PA 331 begins at the West Virginia state border, at the eastern terminus of WV 67. The route heads east in Independence Township paralleling Buffalo Creek. After 1.8 mi, the route makes a left turn onto Mount Hope Ridge Road. PA 231 meets PA 331 in the community of Mount Hope and together head south towards the community of Acheson. After turning east, PA 231 exits the concurrency and PA 331 alone heads east following the course of Brush Run. After passing through the southernmost portion of Hopewell Township, it reaches its eastern terminus at PA 844 in Canton Township.

==History==
The route was established on May 27, 1935 on much of the same alignment it runs today. Prior to 2005, PA 331 followed a more direct route between the state line and Acheson by following Buffalo Creek in Independence and Donegal Townships. On August 30, 2005, the Pennsylvania Department of Transportation (PennDOT) closed and later removed one of the bridges over Buffalo Creek due to safety concerns.

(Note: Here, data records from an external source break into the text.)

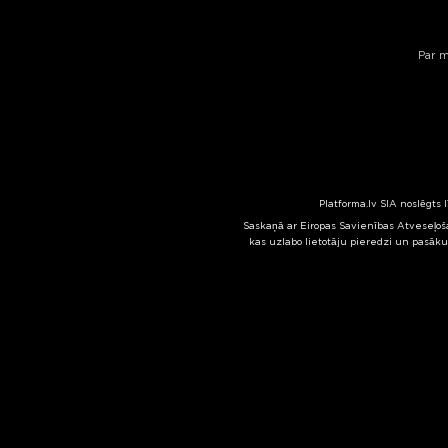
Par 
Platforma.lv SIA noslēgts 
Saskaņā ar Eiropas Savienības Atveseļoša
kas uzlabo lietotāju pieredzi un pasāku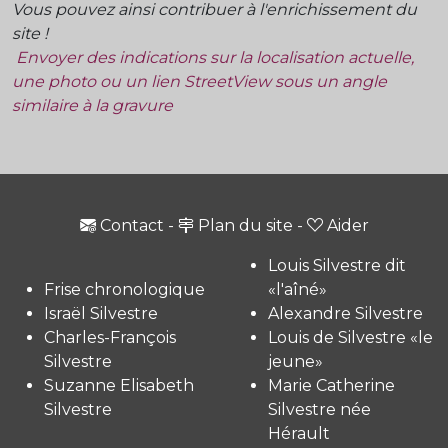
Vous pouvez ainsi contribuer à l'enrichissement du
site !
Envoyer des indications sur la localisation actuelle,
une photo ou un lien StreetView sous un angle
similaire à la gravure
Contact
-
Plan du site
-
Aider
Louis Silvestre dit
Frise chronologique
«l'aîné»
Israël Silvestre
Alexandre Silvestre
Charles-François
Louis de Silvestre «le
Silvestre
jeune»
Suzanne Elisabeth
Marie Catherine
Silvestre
Silvestre née
Hérault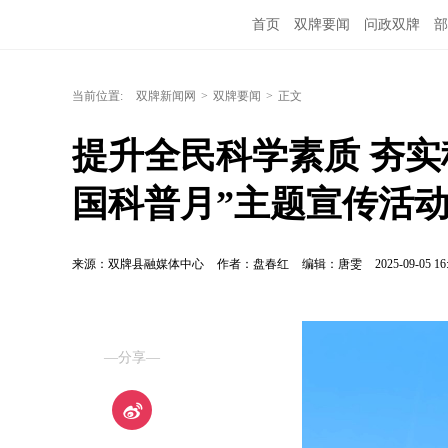
首页
双牌要闻
问政双牌
部
当前位置:
双牌新闻网
>
双牌要闻
>
正文
提升全民科学素质 夯实科
国科普月”主题宣传活
来源：双牌县融媒体中心
作者：盘春红
编辑：唐雯
2025-09-05 16
—分享—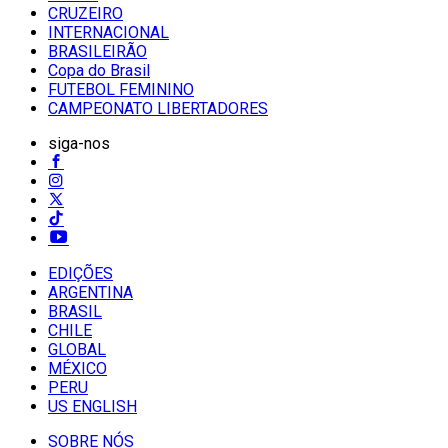
CRUZEIRO
INTERNACIONAL
BRASILEIRÃO
Copa do Brasil
FUTEBOL FEMININO
CAMPEONATO LIBERTADORES
siga-nos
EDIÇÕES
ARGENTINA
BRASIL
CHILE
GLOBAL
MÉXICO
PERU
US ENGLISH
SOBRE NÓS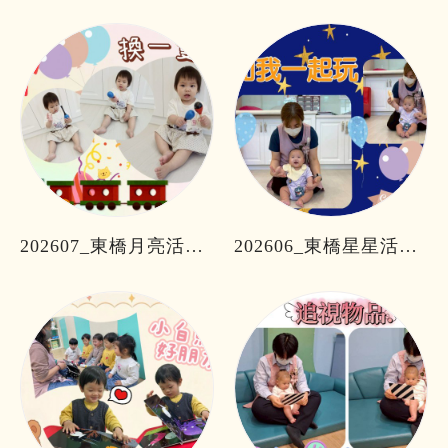
202607_東橋月亮活動分享
202606_東橋星星活動分享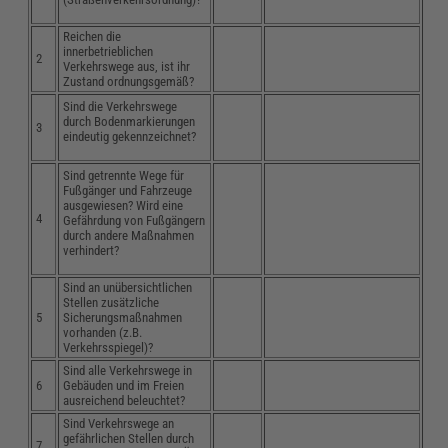
Reichen die
innerbetrieblichen
2
Verkehrswege aus, ist ihr
Zustand ordnungsgemäß?
Sind die Verkehrswege
durch Bodenmarkierungen
3
eindeutig gekennzeichnet?
Sind getrennte Wege für
Fußgänger und Fahrzeuge
ausgewiesen? Wird eine
4
Gefährdung von Fußgängern
durch andere Maßnahmen
verhindert?
Sind an unübersichtlichen
Stellen zusätzliche
5
Sicherungsmaßnahmen
vorhanden (z.B.
Verkehrsspiegel)?
Sind alle Verkehrswege in
6
Gebäuden und im Freien
ausreichend beleuchtet?
Sind Verkehrswege an
gefährlichen Stellen durch
7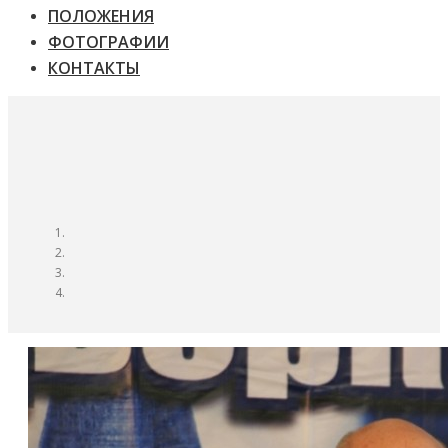
ПОЛОЖЕНИЯ
ФОТОГРАФИИ
КОНТАКТЫ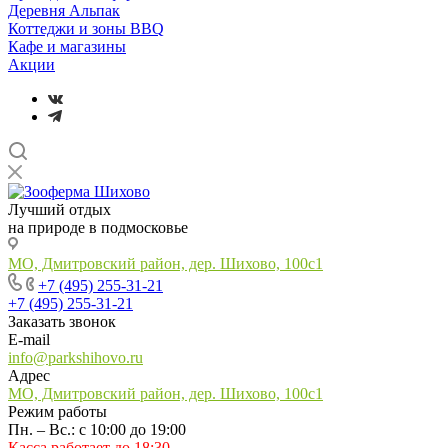
Деревня Альпак
Коттеджи и зоны BBQ
Кафе и магазины
Акции
Лучший отдых
на природе в подмосковье
МО, Дмитровский район, дер. Шихово, 100с1
+7 (495) 255-31-21
+7 (495) 255-31-21
Заказать звонок
E-mail
info@parkshihovo.ru
Адрес
МО, Дмитровский район, дер. Шихово, 100с1
Режим работы
Пн. – Вс.: с 10:00 до 19:00
Касса работает до 18:30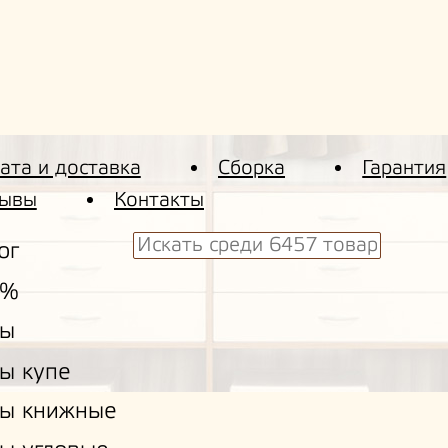
ата и доставка
Сборка
Гарантия
ывы
Контакты
ог
 %
ы
ы купе
ы книжные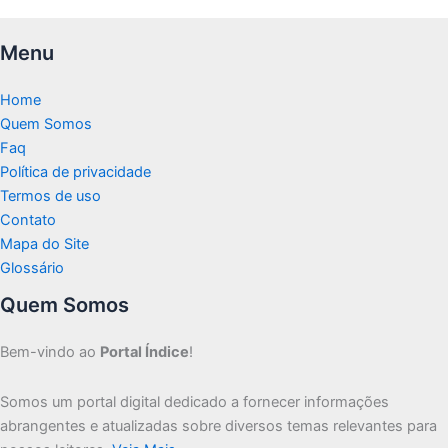
Menu
Home
Quem Somos
Faq
Política de privacidade
Termos de uso
Contato
Mapa do Site
Glossário
Quem Somos
Bem-vindo ao
Portal Índice
!
Somos um portal digital dedicado a fornecer informações
abrangentes e atualizadas sobre diversos temas relevantes para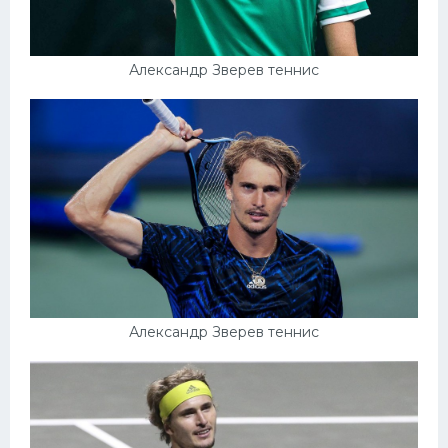
Александр Зверев теннис
Александр Зверев теннис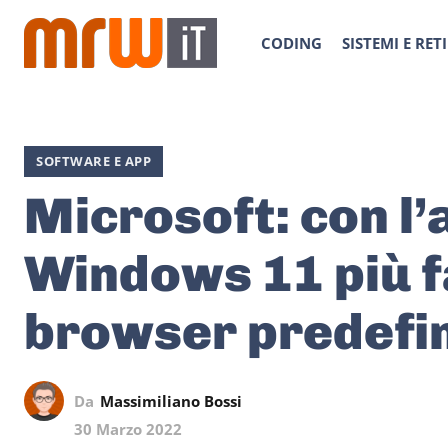
CODING
SISTEMI E RETI
SOFTWARE E APP
Microsoft: con l
Windows 11 più f
browser predefin
Da
Massimiliano Bossi
30 Marzo 2022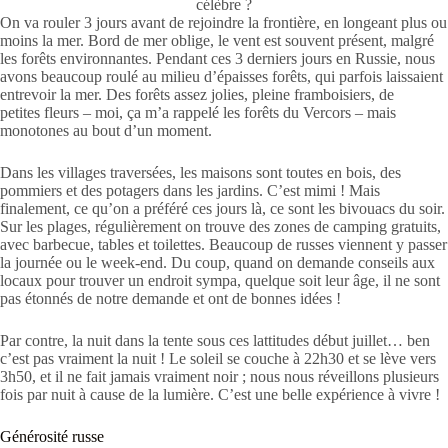
célèbre ?
On va rouler 3 jours avant de rejoindre la frontière, en longeant plus ou
moins la mer. Bord de mer oblige, le vent est souvent présent, malgré
les forêts environnantes. Pendant ces 3 derniers jours en Russie, nous
avons beaucoup roulé au milieu d’épaisses forêts, qui parfois laissaient
entrevoir la mer. Des forêts assez jolies, pleine framboisiers, de
petites fleurs – moi, ça m’a rappelé les forêts du Vercors – mais
monotones au bout d’un moment.
Dans les villages traversées, les maisons sont toutes en bois, des
pommiers et des potagers dans les jardins. C’est mimi ! Mais
finalement, ce qu’on a préféré ces jours là, ce sont les bivouacs du soir.
Sur les plages, régulièrement on trouve des zones de camping gratuits,
avec barbecue, tables et toilettes. Beaucoup de russes viennent y passer
la journée ou le week-end. Du coup, quand on demande conseils aux
locaux pour trouver un endroit sympa, quelque soit leur âge, il ne sont
pas étonnés de notre demande et ont de bonnes idées !
Par contre, la nuit dans la tente sous ces lattitudes début juillet… ben
c’est pas vraiment la nuit ! Le soleil se couche à 22h30 et se lève vers
3h50, et il ne fait jamais vraiment noir ; nous nous réveillons plusieurs
fois par nuit à cause de la lumière. C’est une belle expérience à vivre !
Générosité russe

By 2007, PA 331 was routed onto then-SR 4065 (Mount Hope Ridge Road) and PA 231 and the decommissioned sections of PA 331 became SR 3001, SR 4034, and SR 4036.

==Major intersections==

| Location | mi | km | Destinations | Notes |
| Independence Township | 0.000 | 0.000 | WV 67 west (Brush Run Road) | West Virginia state line; western terminus of PA 331 |
| 5.141 | 8.274 | PA 231 north (Scenic Drive) | Western terminus of PA 231 concurrency |
| 7.332 | 11.800 | PA 231 south | Eastern terminus of PA 231 concurrency |
| Canton Township | 14.508 | 23.348 | PA 844 (Jefferson Avenue) | Eastern terminus of PA 331 |
1.000 mi = 1.609 km; 1.000 km = 0.621 mi Concurrency terminus;

==PA 331 Truck==

Pennsylvania Route 331 Truck is a truck route bypassing a weight-restricted bridge over a branch over Brush Run on which trucks over 36 tons and combination loads over 40 tons are prohibited. The route follows PA 231 and PA 844 through Washington County, Pennsylvania. PA 331 Truck was signed in 2013.